Measles and Disneyland

1. By now you've heard of the measles outbreak in California. The last I checked nearly 100 cases affecting multiple states had been reported. We are on our way to beat 2014 (~650 cases), which was itself a major record.

2. Wired and Steve Novella rightly point the finger at the burgeoning anti-vaxx movement, and rebut some of the nonsense floating around. Here's Dr. Novella:
One thing is absolutely certain from these numbers – this outbreak has largely been caused by those who are not vaccinated. As you can see, most of those affected are unvaccinated. The vaccination rate for MMR is about 90% in the US. This means those who are unvaccinated were about 67 times more likely to be infected with measles in this outbreak than those fully vaccinated. 
If vaccination rates were higher, then herd immunity could have stopped or severely limited the spread of the disease. That is the point of herd immunity – if enough people are protected then the virus is less likely to find a vulnerable host and continue the spread. The vaccine is about 97% effective in those fully vaccinated, which is why there were a few vaccinated people who contracted the disease. 
3. Orac at ScienceBlogs highlights that measles is not your garden-variety sickness. Nearly 25% of the initial patients had to be hospitalized. As he quotes, the symptoms and after-effects are not benign.
Measles is a dangerous disease-one of the most dangerous with which a child under five years of age can be attacked. It is especially apt to be fatal to teething children. It tends to kill by producing inflammation of the lungs.
4. So how do you educate (even Fox News is trying) - assuming at least a sub-population of the anti-vaxxers would listen. One method is to physically demonstrate it with a metaphor. Here is a YouTube video by Penn and Taylor which beautifully illustrates this strategy.

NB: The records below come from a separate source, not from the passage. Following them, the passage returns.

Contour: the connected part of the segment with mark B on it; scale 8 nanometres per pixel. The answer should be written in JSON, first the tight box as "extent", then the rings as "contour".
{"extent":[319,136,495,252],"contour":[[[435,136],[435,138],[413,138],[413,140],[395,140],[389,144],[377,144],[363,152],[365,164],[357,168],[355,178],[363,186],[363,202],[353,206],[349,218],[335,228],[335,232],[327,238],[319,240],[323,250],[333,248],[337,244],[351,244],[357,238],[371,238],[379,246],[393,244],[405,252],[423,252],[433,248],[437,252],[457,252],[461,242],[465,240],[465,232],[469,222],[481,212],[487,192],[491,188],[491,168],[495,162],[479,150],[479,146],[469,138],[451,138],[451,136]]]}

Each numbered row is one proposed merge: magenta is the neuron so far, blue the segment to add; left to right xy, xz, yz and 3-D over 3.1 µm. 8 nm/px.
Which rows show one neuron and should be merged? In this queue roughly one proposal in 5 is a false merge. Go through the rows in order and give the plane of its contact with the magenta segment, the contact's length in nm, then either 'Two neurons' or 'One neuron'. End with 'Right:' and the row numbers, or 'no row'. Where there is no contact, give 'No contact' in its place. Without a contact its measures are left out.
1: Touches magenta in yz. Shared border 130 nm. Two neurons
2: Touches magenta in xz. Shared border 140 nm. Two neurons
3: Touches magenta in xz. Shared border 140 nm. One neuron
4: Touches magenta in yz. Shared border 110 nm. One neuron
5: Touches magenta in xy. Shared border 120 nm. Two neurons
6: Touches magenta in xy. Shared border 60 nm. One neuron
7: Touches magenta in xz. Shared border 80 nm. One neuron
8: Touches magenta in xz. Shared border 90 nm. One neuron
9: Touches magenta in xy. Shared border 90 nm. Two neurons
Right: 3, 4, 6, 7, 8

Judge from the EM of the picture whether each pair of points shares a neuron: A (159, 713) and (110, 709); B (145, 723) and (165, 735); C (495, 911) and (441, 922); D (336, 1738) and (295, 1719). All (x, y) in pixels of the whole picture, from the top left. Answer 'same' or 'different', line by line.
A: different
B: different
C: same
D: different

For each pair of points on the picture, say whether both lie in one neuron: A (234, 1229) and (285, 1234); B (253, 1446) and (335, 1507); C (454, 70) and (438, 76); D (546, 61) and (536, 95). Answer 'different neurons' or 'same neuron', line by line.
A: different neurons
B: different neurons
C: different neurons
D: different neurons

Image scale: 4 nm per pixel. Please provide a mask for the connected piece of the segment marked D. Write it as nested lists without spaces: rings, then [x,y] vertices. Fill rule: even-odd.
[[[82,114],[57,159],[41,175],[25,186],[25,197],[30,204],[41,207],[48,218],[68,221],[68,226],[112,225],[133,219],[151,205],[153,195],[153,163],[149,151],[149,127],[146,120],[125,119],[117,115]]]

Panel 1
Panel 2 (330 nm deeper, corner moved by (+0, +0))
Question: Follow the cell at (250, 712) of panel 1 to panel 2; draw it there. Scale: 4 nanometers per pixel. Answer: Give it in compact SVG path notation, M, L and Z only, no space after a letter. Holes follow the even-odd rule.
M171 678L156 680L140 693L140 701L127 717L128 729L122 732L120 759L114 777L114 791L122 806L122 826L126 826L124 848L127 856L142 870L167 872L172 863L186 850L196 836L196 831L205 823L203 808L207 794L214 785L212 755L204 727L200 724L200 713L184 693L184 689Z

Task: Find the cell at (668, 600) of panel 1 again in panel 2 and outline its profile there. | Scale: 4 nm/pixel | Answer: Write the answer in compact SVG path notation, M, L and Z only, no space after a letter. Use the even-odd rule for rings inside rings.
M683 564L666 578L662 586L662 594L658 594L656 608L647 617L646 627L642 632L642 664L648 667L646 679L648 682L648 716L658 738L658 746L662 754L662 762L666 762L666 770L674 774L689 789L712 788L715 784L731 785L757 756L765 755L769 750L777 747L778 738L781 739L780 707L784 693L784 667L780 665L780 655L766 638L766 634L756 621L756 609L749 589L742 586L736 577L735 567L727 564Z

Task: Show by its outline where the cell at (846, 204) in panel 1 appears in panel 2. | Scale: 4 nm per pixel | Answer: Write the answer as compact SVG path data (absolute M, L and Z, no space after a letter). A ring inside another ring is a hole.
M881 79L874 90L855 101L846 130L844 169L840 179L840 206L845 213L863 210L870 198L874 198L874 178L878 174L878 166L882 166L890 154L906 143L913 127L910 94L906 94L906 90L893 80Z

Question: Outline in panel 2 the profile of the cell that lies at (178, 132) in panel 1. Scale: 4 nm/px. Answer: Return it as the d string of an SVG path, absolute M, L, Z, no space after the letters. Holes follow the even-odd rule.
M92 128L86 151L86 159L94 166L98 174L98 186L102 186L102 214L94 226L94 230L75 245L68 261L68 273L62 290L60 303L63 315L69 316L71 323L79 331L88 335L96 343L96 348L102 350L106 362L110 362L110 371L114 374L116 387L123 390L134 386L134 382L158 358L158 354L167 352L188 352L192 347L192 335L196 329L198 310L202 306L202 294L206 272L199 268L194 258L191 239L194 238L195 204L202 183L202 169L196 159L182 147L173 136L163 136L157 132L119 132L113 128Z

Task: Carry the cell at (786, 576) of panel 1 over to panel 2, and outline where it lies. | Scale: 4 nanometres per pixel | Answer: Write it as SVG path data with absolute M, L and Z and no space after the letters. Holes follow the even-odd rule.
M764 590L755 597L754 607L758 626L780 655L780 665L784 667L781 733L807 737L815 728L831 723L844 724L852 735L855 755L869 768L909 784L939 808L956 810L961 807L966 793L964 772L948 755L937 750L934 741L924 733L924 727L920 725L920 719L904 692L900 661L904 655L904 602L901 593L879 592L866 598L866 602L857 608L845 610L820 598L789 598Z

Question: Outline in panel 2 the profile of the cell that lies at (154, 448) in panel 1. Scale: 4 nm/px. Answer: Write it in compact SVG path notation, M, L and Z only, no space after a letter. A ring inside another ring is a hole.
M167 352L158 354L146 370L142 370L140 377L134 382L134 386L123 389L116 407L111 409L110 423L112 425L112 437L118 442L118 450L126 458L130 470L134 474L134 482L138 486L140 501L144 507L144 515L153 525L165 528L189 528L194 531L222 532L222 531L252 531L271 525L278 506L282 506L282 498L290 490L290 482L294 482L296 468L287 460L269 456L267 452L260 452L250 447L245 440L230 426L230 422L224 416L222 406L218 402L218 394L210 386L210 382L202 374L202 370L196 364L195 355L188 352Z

5. Or, if you are the Onion, you could try humor.
Say what you will about me, but I’ve read the information out there and weighed every option, so I am confident in my choice to revive a debilitating illness that was long ago declared dead and let it spread like wildfire from school to school, town to town, and state to state, until it reaches every corner of the country. Leaving such a momentous decision to someone you haven’t even met and who doesn’t care about your child personally—now that’s absurd! Maybe I choose to bring back the mumps. Or maybe it’s diphtheria. Or maybe it’s some other potentially fatal disease that can easily pass among those too young or too medically unfit to be vaccinated themselves. But whichever highly communicable and formerly wiped-out disease that I opt to resurrect with a vengeance, it is a highly personal decision that only I and my family have the liberty to make.